# Exercise
Down to the last line, repeat the data below exactly.

# Material supplied
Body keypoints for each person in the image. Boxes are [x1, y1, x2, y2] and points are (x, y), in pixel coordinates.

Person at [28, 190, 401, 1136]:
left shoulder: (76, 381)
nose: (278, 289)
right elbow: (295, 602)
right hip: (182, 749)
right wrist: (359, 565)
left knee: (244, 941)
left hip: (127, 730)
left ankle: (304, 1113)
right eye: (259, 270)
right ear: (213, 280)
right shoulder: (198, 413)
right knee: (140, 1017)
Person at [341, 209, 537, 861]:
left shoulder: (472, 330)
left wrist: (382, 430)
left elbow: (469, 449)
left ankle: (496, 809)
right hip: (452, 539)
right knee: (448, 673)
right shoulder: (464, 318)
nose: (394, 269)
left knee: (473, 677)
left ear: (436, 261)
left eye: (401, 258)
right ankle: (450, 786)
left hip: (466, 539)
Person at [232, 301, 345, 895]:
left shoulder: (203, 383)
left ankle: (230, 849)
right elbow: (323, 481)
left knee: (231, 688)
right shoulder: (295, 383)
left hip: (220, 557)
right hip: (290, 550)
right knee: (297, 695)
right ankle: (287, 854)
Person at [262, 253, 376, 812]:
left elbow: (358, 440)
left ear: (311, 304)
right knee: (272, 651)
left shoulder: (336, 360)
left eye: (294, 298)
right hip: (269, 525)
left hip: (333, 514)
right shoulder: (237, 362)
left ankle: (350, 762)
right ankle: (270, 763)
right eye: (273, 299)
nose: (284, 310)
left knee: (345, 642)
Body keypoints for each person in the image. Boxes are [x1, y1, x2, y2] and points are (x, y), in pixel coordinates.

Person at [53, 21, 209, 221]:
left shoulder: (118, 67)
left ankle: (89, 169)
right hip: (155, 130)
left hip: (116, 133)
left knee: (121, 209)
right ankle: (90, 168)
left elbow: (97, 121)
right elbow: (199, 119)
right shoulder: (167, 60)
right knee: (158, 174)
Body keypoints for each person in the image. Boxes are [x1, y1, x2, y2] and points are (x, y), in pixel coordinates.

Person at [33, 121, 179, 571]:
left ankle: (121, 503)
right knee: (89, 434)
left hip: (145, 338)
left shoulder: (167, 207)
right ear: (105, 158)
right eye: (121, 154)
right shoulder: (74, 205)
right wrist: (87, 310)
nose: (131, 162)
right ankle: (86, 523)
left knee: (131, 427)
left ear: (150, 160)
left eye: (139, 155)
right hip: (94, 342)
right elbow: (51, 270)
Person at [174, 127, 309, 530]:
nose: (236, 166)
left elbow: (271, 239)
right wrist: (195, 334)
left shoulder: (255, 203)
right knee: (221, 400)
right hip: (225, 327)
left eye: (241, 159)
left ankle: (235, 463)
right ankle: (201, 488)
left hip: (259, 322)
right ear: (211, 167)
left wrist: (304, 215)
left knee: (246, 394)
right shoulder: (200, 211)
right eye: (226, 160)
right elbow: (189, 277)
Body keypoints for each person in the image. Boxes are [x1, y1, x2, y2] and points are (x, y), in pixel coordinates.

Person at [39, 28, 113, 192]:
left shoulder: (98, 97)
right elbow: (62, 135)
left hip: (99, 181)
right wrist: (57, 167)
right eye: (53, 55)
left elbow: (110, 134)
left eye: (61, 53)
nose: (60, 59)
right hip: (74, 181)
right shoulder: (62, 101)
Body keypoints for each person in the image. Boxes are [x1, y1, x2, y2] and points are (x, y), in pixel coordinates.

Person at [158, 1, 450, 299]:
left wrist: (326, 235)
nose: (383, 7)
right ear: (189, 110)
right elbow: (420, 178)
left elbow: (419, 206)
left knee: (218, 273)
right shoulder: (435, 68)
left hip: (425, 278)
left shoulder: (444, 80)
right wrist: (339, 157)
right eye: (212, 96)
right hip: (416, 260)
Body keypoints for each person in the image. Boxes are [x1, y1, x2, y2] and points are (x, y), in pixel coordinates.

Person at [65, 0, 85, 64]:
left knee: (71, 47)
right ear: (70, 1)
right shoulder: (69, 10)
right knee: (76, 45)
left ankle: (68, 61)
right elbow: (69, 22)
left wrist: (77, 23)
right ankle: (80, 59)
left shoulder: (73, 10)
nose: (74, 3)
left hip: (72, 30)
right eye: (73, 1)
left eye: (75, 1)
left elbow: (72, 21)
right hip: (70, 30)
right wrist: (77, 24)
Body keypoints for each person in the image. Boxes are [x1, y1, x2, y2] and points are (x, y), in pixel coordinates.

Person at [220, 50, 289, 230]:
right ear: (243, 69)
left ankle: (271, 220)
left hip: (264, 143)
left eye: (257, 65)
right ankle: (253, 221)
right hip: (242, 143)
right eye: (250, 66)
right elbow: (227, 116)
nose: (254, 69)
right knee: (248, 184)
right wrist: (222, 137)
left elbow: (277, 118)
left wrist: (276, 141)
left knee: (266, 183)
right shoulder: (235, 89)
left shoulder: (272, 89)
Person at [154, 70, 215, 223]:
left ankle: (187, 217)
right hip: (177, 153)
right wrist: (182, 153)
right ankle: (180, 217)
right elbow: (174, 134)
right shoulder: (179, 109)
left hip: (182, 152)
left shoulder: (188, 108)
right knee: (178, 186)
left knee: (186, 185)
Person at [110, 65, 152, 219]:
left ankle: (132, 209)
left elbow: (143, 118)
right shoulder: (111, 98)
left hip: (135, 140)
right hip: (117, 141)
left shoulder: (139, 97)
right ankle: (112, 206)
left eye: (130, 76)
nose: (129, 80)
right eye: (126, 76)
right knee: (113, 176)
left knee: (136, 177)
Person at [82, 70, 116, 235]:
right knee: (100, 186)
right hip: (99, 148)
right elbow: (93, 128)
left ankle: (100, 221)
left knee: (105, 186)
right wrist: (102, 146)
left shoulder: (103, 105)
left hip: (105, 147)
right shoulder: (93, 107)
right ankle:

# Task solution
Body keypoints for each person in the image. Boxes are [x1, y1, x2, y2] and points are (x, y), in pixel coordinates.

Person at [28, 190, 401, 1136]:
left shoulder: (76, 381)
nose: (278, 289)
right elbow: (295, 602)
right hip: (182, 749)
right wrist: (359, 565)
left knee: (244, 941)
left hip: (127, 730)
left ankle: (304, 1113)
right eye: (259, 270)
right ear: (213, 280)
right shoulder: (198, 413)
right knee: (140, 1017)
Person at [341, 209, 537, 861]:
left shoulder: (472, 330)
left wrist: (382, 430)
left elbow: (469, 449)
left ankle: (496, 809)
right hip: (452, 539)
right knee: (448, 673)
right shoulder: (464, 318)
nose: (394, 269)
left knee: (473, 677)
left ear: (436, 261)
left eye: (401, 258)
right ankle: (450, 786)
left hip: (466, 539)
Person at [232, 301, 345, 895]:
left shoulder: (203, 383)
left ankle: (230, 849)
right elbow: (323, 481)
left knee: (231, 688)
right shoulder: (295, 383)
left hip: (220, 557)
right hip: (290, 550)
right knee: (297, 695)
right ankle: (287, 854)
Person at [262, 253, 376, 812]:
left elbow: (358, 440)
left ear: (311, 304)
right knee: (272, 651)
left shoulder: (336, 360)
left eye: (294, 298)
right hip: (269, 525)
left hip: (333, 514)
right shoulder: (237, 362)
left ankle: (350, 762)
right ankle: (270, 763)
right eye: (273, 299)
nose: (284, 310)
left knee: (345, 642)
Body keypoints for each person in the image. Boxes are [x1, y1, x2, y2] and points are (x, y), in pixel coordinates.

Person at [53, 21, 209, 221]:
left shoulder: (118, 67)
left ankle: (89, 169)
right hip: (155, 130)
left hip: (116, 133)
left knee: (121, 209)
right ankle: (90, 168)
left elbow: (97, 121)
right elbow: (199, 119)
right shoulder: (167, 60)
right knee: (158, 174)
Body keypoints for each person in the image. Boxes are [x1, y1, x2, y2] and points are (x, y), in pixel coordinates.

Person at [33, 121, 179, 571]:
left ankle: (121, 503)
right knee: (89, 434)
left hip: (145, 338)
left shoulder: (167, 207)
right ear: (105, 158)
right eye: (121, 154)
right shoulder: (74, 205)
right wrist: (87, 310)
nose: (131, 162)
right ankle: (86, 523)
left knee: (131, 427)
left ear: (150, 160)
left eye: (139, 155)
right hip: (94, 342)
right elbow: (51, 270)
Person at [174, 127, 309, 530]:
nose: (236, 166)
left elbow: (271, 239)
right wrist: (195, 334)
left shoulder: (255, 203)
right knee: (221, 400)
right hip: (225, 327)
left eye: (241, 159)
left ankle: (235, 463)
right ankle: (201, 488)
left hip: (259, 322)
right ear: (211, 167)
left wrist: (304, 215)
left knee: (246, 394)
right shoulder: (200, 211)
right eye: (226, 160)
right elbow: (189, 277)
Body keypoints for each person in the image. Boxes are [x1, y1, x2, y2] and points are (x, y), in pixel coordinates.

Person at [39, 28, 113, 192]:
left shoulder: (98, 97)
right elbow: (62, 135)
left hip: (99, 181)
right wrist: (57, 167)
right eye: (53, 55)
left elbow: (110, 134)
left eye: (61, 53)
nose: (60, 59)
right hip: (74, 181)
right shoulder: (62, 101)
Body keypoints for each person in the image. Boxes are [x1, y1, x2, y2] and points are (x, y), in pixel coordinates.

Person at [158, 1, 450, 299]:
left wrist: (326, 235)
nose: (383, 7)
right ear: (189, 110)
right elbow: (420, 178)
left elbow: (419, 206)
left knee: (218, 273)
right shoulder: (435, 68)
left hip: (425, 278)
left shoulder: (444, 80)
right wrist: (339, 157)
right eye: (212, 96)
right hip: (416, 260)
Body keypoints for each person in the image. Boxes are [x1, y1, x2, y2] and points are (x, y), in pixel coordinates.

Person at [65, 0, 85, 64]:
left knee: (71, 47)
right ear: (70, 1)
right shoulder: (69, 10)
right knee: (76, 45)
left ankle: (68, 61)
right elbow: (69, 22)
left wrist: (77, 23)
right ankle: (80, 59)
left shoulder: (73, 10)
nose: (74, 3)
left hip: (72, 30)
right eye: (73, 1)
left eye: (75, 1)
left elbow: (72, 21)
right hip: (70, 30)
right wrist: (77, 24)
Body keypoints for each person in the image. Boxes are [x1, y1, x2, y2] and points are (x, y), in pixel coordinates.

Person at [220, 50, 289, 230]:
right ear: (243, 69)
left ankle: (271, 220)
left hip: (264, 143)
left eye: (257, 65)
right ankle: (253, 221)
right hip: (242, 143)
right eye: (250, 66)
right elbow: (227, 116)
nose: (254, 69)
right knee: (248, 184)
right wrist: (222, 137)
left elbow: (277, 118)
left wrist: (276, 141)
left knee: (266, 183)
right shoulder: (235, 89)
left shoulder: (272, 89)
Person at [154, 70, 215, 223]:
left ankle: (187, 217)
right hip: (177, 153)
right wrist: (182, 153)
right ankle: (180, 217)
right elbow: (174, 134)
right shoulder: (179, 109)
left hip: (182, 152)
left shoulder: (188, 108)
right knee: (178, 186)
left knee: (186, 185)
Person at [110, 65, 152, 219]:
left ankle: (132, 209)
left elbow: (143, 118)
right shoulder: (111, 98)
left hip: (135, 140)
right hip: (117, 141)
left shoulder: (139, 97)
right ankle: (112, 206)
left eye: (130, 76)
nose: (129, 80)
right eye: (126, 76)
right knee: (113, 176)
left knee: (136, 177)
Person at [82, 70, 116, 235]:
right knee: (100, 186)
right hip: (99, 148)
right elbow: (93, 128)
left ankle: (100, 221)
left knee: (105, 186)
right wrist: (102, 146)
left shoulder: (103, 105)
left hip: (105, 147)
right shoulder: (93, 107)
right ankle:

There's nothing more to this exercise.